_EXERCISE DESCRIPTION_
Identify every line in the entries below that contains the word "smallest", and copy each of those lines. Case counts.
::: EXERCISE MATERIALS :::
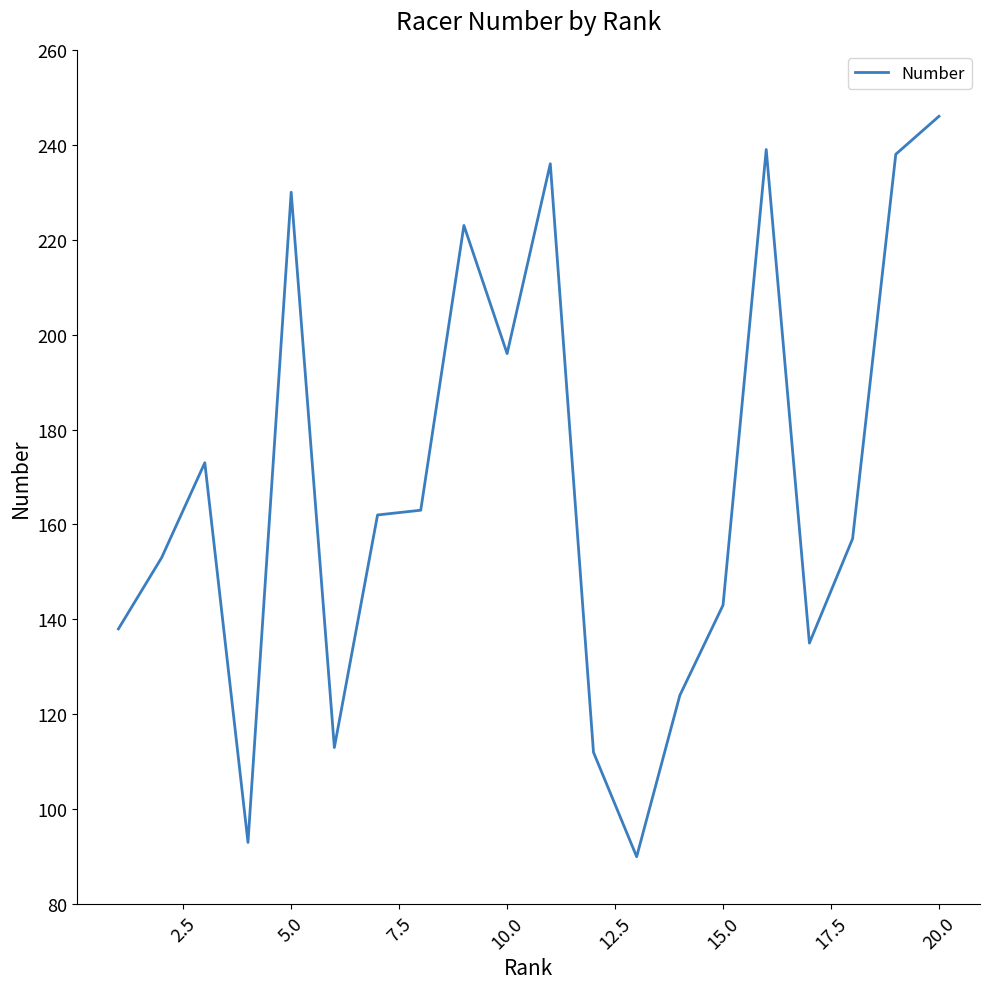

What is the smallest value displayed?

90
:::
::: EXERCISE MATERIALS :::
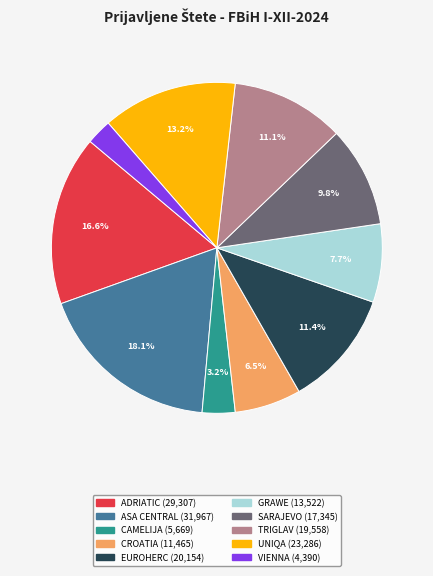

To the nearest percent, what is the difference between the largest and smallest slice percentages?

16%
:::
::: EXERCISE MATERIALS :::
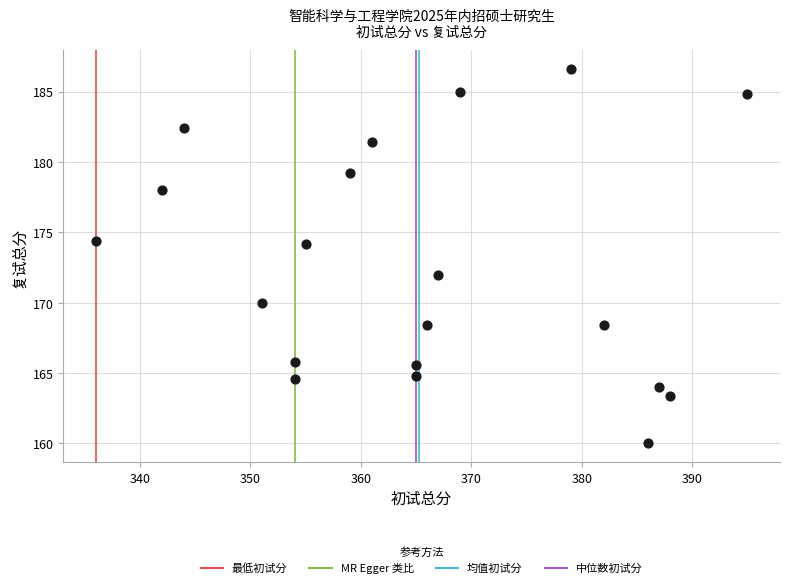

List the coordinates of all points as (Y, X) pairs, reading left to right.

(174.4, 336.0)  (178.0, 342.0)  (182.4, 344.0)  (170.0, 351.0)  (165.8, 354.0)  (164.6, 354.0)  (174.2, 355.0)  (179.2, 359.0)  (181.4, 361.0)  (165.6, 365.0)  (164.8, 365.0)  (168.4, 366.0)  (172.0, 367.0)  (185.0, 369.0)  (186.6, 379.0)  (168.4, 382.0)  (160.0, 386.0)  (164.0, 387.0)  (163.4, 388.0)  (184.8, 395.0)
:::
_EXERCISE OUTPUT_
What is the smallest value displayed?
To the nearest percent, what is the difference between the largest and smallest slice percentages?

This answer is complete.